= Beginning of Section =
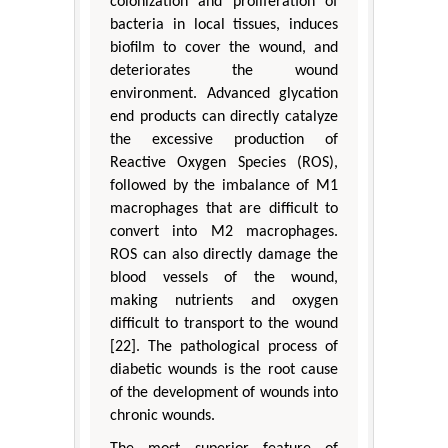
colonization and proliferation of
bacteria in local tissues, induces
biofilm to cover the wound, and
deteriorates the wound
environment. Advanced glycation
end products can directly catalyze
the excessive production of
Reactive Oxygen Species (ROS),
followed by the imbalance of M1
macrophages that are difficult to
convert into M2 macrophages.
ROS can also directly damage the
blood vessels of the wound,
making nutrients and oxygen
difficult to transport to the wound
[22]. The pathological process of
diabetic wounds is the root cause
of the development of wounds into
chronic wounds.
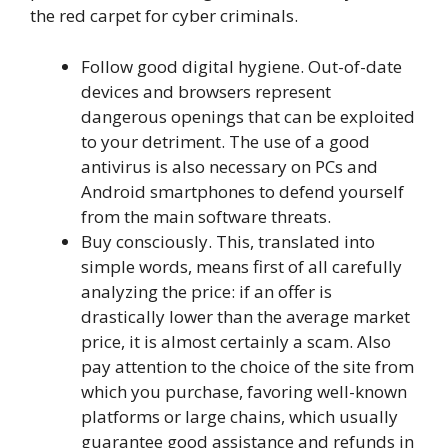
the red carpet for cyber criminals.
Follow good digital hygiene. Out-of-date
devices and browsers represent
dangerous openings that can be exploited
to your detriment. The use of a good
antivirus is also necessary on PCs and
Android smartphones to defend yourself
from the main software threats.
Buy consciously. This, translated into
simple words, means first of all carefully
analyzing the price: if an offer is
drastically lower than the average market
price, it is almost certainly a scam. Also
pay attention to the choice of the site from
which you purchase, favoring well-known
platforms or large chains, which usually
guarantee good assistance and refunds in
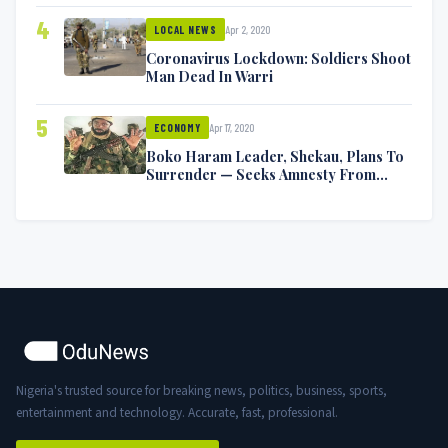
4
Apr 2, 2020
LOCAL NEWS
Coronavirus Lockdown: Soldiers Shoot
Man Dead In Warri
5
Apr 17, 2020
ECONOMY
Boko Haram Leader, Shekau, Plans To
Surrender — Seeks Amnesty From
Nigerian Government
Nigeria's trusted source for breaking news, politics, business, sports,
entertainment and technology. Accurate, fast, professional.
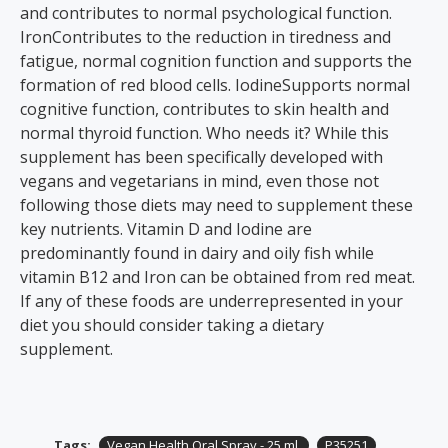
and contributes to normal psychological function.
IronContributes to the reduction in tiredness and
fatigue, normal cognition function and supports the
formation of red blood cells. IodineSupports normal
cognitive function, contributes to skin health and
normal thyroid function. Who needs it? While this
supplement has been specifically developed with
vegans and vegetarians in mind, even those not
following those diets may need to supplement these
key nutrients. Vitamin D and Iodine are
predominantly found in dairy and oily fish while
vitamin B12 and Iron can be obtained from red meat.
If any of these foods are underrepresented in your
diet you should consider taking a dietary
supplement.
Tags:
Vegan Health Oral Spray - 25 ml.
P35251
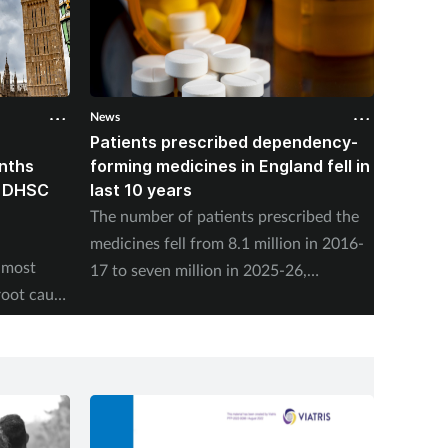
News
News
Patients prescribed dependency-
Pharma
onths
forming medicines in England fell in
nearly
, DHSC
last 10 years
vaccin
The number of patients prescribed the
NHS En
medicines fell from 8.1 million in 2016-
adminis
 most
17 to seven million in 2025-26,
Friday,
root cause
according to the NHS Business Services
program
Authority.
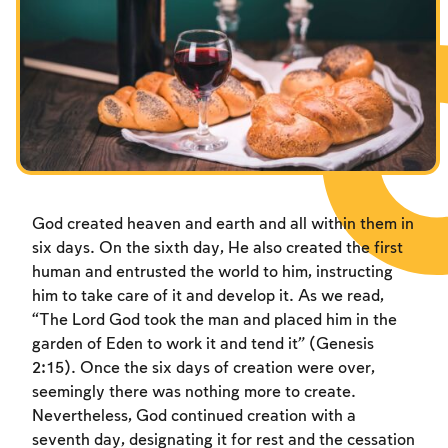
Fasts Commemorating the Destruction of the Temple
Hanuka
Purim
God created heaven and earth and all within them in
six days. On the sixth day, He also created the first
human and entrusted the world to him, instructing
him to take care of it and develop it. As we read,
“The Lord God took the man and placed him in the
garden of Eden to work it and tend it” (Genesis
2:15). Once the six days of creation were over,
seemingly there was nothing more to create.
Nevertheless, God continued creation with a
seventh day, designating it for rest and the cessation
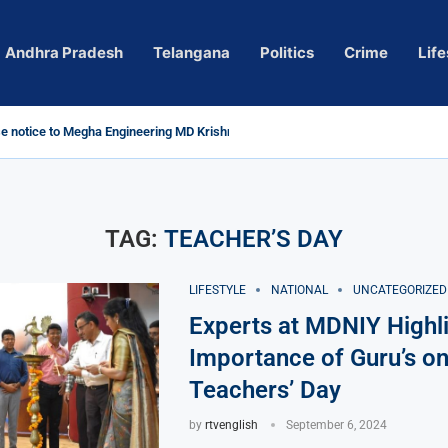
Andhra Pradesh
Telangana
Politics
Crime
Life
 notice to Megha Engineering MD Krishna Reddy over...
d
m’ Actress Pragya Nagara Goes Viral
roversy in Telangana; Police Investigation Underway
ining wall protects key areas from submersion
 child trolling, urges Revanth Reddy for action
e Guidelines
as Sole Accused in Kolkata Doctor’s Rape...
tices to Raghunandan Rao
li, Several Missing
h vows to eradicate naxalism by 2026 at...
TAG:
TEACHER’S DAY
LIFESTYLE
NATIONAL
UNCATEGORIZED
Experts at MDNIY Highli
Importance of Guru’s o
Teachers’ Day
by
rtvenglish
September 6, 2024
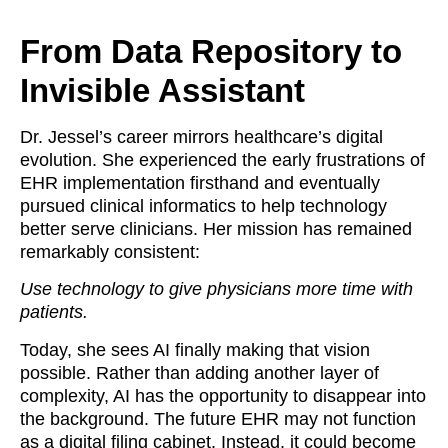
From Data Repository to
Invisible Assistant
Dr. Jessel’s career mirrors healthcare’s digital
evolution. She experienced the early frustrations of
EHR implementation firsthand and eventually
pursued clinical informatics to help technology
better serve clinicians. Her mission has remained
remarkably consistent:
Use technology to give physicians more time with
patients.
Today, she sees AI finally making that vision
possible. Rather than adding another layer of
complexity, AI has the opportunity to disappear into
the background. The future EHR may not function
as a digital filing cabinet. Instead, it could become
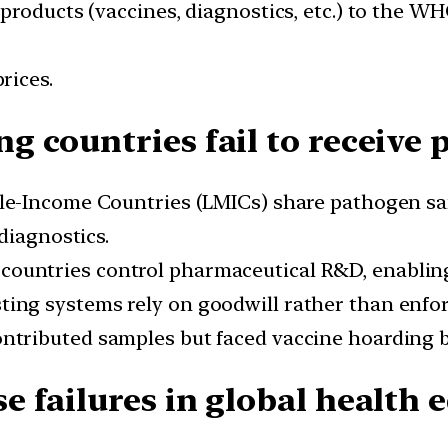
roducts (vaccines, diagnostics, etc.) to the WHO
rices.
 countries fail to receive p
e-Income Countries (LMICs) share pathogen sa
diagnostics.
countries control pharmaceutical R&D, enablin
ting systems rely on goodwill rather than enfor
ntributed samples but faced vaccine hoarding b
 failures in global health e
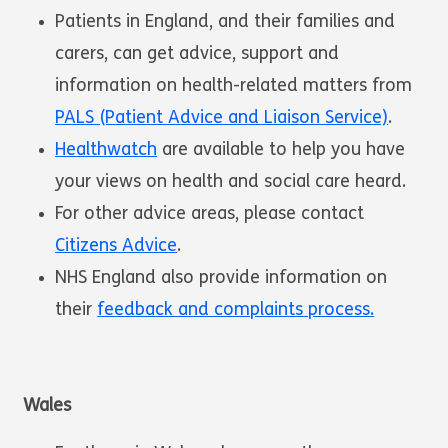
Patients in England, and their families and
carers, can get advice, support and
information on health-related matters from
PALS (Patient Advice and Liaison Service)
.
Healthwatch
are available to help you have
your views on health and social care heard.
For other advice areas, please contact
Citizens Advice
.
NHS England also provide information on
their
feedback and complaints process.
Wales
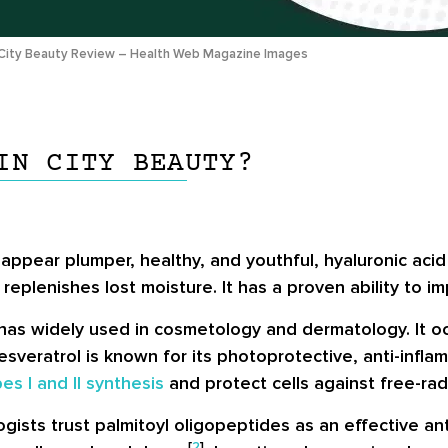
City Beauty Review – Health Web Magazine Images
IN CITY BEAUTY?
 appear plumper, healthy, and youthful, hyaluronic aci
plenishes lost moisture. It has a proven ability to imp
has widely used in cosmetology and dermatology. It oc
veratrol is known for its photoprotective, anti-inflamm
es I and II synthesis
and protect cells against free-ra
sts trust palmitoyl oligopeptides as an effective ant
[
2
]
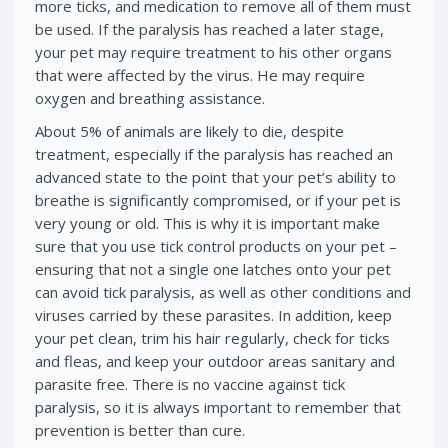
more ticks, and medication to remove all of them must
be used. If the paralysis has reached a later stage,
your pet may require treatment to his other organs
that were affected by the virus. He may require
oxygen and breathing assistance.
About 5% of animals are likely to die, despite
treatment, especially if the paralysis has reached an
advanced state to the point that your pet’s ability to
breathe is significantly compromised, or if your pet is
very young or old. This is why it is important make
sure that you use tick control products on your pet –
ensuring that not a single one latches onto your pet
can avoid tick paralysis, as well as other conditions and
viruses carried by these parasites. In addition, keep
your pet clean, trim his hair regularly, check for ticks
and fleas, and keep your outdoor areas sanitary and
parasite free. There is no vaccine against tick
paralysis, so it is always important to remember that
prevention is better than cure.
= End of Section =
WHAT IS NEEDED:
Return every entry word for word, but drop any pictures.

RESULT OF THIS TASK:
colonization and proliferation of
bacteria in local tissues, induces
biofilm to cover the wound, and
deteriorates the wound
environment. Advanced glycation
end products can directly catalyze
the excessive production of
Reactive Oxygen Species (ROS),
followed by the imbalance of M1
macrophages that are difficult to
convert into M2 macrophages.
ROS can also directly damage the
blood vessels of the wound,
making nutrients and oxygen
difficult to transport to the wound
[22]. The pathological process of
diabetic wounds is the root cause
of the development of wounds into
chronic wounds.
the red carpet for cyber criminals.
Follow good digital hygiene. Out-of-date
devices and browsers represent
dangerous openings that can be exploited
to your detriment. The use of a good
antivirus is also necessary on PCs and
Android smartphones to defend yourself
from the main software threats.
Buy consciously. This, translated into
simple words, means first of all carefully
analyzing the price: if an offer is
drastically lower than the average market
price, it is almost certainly a scam. Also
pay attention to the choice of the site from
which you purchase, favoring well-known
platforms or large chains, which usually
guarantee good assistance and refunds in
4
Apr 2, 2020
LOCAL NEWS
Coronavirus Lockdown: Soldiers Shoot
Man Dead In Warri
5
Apr 17, 2020
ECONOMY
Boko Haram Leader, Shekau, Plans To
Surrender — Seeks Amnesty From
Nigerian Government
Nigeria's trusted source for breaking news, politics, business, sports,
entertainment and technology. Accurate, fast, professional.
and contributes to normal psychological function.
IronContributes to the reduction in tiredness and
fatigue, normal cognition function and supports the
formation of red blood cells. IodineSupports normal
cognitive function, contributes to skin health and
normal thyroid function. Who needs it? While this
supplement has been specifically developed with
vegans and vegetarians in mind, even those not
following those diets may need to supplement these
key nutrients. Vitamin D and Iodine are
predominantly found in dairy and oily fish while
vitamin B12 and Iron can be obtained from red meat.
If any of these foods are underrepresented in your
diet you should consider taking a dietary
supplement.
Tags:
Vegan Health Oral Spray - 25 ml.
P35251
News
News
Patients prescribed dependency-
Pharma
onths
forming medicines in England fell in
nearly
, DHSC
last 10 years
vaccin
The number of patients prescribed the
NHS En
medicines fell from 8.1 million in 2016-
adminis
 most
17 to seven million in 2025-26,
Friday,
root cause
according to the NHS Business Services
program
Authority.
Fasts Commemorating the Destruction of the Temple
Hanuka
Purim
God created heaven and earth and all within them in
six days. On the sixth day, He also created the first
human and entrusted the world to him, instructing
him to take care of it and develop it. As we read,
“The Lord God took the man and placed him in the
garden of Eden to work it and tend it” (Genesis
2:15). Once the six days of creation were over,
seemingly there was nothing more to create.
Nevertheless, God continued creation with a
seventh day, designating it for rest and the cessation
Andhra Pradesh
Telangana
Politics
Crime
Life
 notice to Megha Engineering MD Krishna Reddy over...
d
m’ Actress Pragya Nagara Goes Viral
roversy in Telangana; Police Investigation Underway
ining wall protects key areas from submersion
 child trolling, urges Revanth Reddy for action
e Guidelines
as Sole Accused in Kolkata Doctor’s Rape...
tices to Raghunandan Rao
li, Several Missing
h vows to eradicate naxalism by 2026 at...
TAG:
TEACHER’S DAY
LIFESTYLE
NATIONAL
UNCATEGORIZED
Experts at MDNIY Highli
Importance of Guru’s o
Teachers’ Day
by
rtvenglish
September 6, 2024
From Data Repository to
Invisible Assistant
Dr. Jessel’s career mirrors healthcare’s digital
evolution. She experienced the early frustrations of
EHR implementation firsthand and eventually
pursued clinical informatics to help technology
better serve clinicians. Her mission has remained
remarkably consistent:
Use technology to give physicians more time with
patients.
Today, she sees AI finally making that vision
possible. Rather than adding another layer of
complexity, AI has the opportunity to disappear into
the background. The future EHR may not function
as a digital filing cabinet. Instead, it could become
roducts (vaccines, diagnostics, etc.) to the WHO
rices.
 countries fail to receive p
e-Income Countries (LMICs) share pathogen sa
diagnostics.
countries control pharmaceutical R&D, enablin
ting systems rely on goodwill rather than enfor
ntributed samples but faced vaccine hoarding b
 failures in global health e
Patients in England, and their families and
carers, can get advice, support and
information on health-related matters from
PALS (Patient Advice and Liaison Service)
.
Healthwatch
are available to help you have
your views on health and social care heard.
For other advice areas, please contact
Citizens Advice
.
NHS England also provide information on
their
feedback and complaints process.
Wales
City Beauty Review – Health Web Magazine Images
IN CITY BEAUTY?
 appear plumper, healthy, and youthful, hyaluronic aci
plenishes lost moisture. It has a proven ability to imp
has widely used in cosmetology and dermatology. It oc
veratrol is known for its photoprotective, anti-inflamm
es I and II synthesis
and protect cells against free-ra
sts trust palmitoyl oligopeptides as an effective ant
[
2
]
more ticks, and medication to remove all of them must
be used. If the paralysis has reached a later stage,
your pet may require treatment to his other organs
that were affected by the virus. He may require
oxygen and breathing assistance.
About 5% of animals are likely to die, despite
treatment, especially if the paralysis has reached an
advanced state to the point that your pet’s ability to
breathe is significantly compromised, or if your pet is
very young or old. This is why it is important make
sure that you use tick control products on your pet –
ensuring that not a single one latches onto your pet
can avoid tick paralysis, as well as other conditions and
viruses carried by these parasites. In addition, keep
your pet clean, trim his hair regularly, check for ticks
and fleas, and keep your outdoor areas sanitary and
parasite free. There is no vaccine against tick
paralysis, so it is always important to remember that
prevention is better than cure.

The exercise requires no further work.